* _Given passage_:

□ □ □ □

African-Centered Schooling in Theory and Practice

By Diane S. Pollard; Cheryl S. Ajirotutu | Go to book overview

One theme was that the student-parent interaction patterns were primarily positive. One teacher said in year one, "When we had teachers conferences, they would interact with the parents respectfully." Another teacher, interviewed in year three, said, "I find they're very respectful. . . . They'll just about do anything to please their parents." This theme continued to be expressed in the fifth year as one teacher said, "Most of the students respect their parents because most of these parents have high expectations for the children."

A quite different theme was expressed by some teachers who characterized student- to-parent communication patterns as problematic. Several teachers noted that their observations of student-to-parent interaction were structured by the school situation where the parent is called in because the student has behaved in some manner at odds with school policies or norms. For example, a teacher interviewed in year one said:

A lot of times if the parents come in, it's to bring the kid back from a suspension or something or the child is in trouble for some reason and the parents are not very happy. And you just see them browbeating their children, putting them down and saying, "You know better than that." . . . And every now and then you'll see one slap a child.

□ □ □ □

Saved data entries:
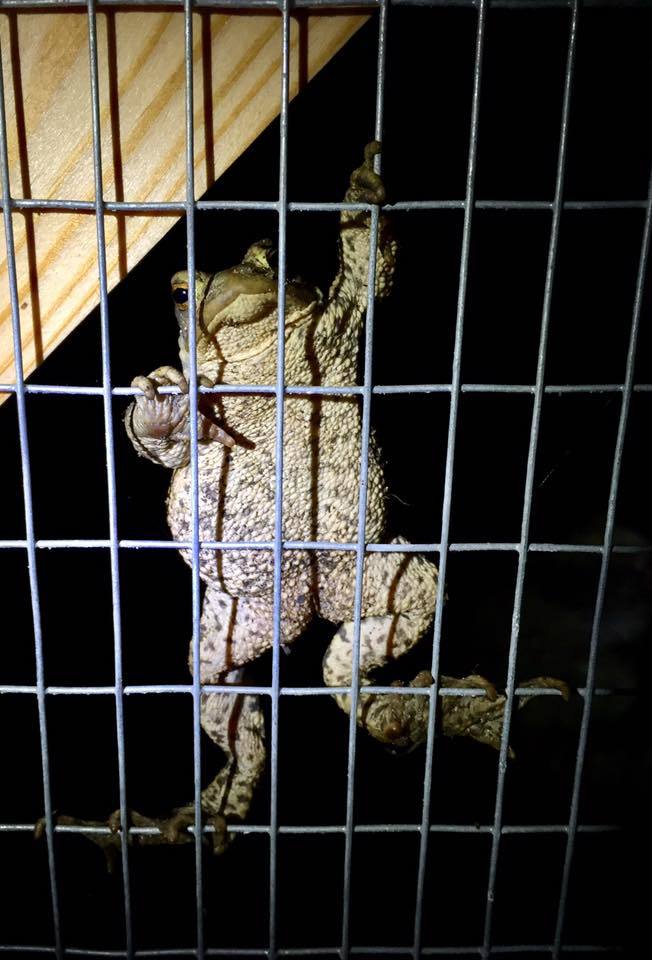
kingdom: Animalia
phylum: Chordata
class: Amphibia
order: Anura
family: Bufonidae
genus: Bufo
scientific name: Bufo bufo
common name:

□ □ □ □

* _Goal_: Repeat word for word the part of the passage on African-centered schooling that starts at "A quite different" and ends at "slap a child.".

* _Correct output_:
A quite different theme was expressed by some teachers who characterized student- to-parent communication patterns as problematic. Several teachers noted that their observations of student-to-parent interaction were structured by the school situation where the parent is called in because the student has behaved in some manner at odds with school policies or norms. For example, a teacher interviewed in year one said:

A lot of times if the parents come in, it's to bring the kid back from a suspension or something or the child is in trouble for some reason and the parents are not very happy. And you just see them browbeating their children, putting them down and saying, "You know better than that." . . . And every now and then you'll see one slap a child.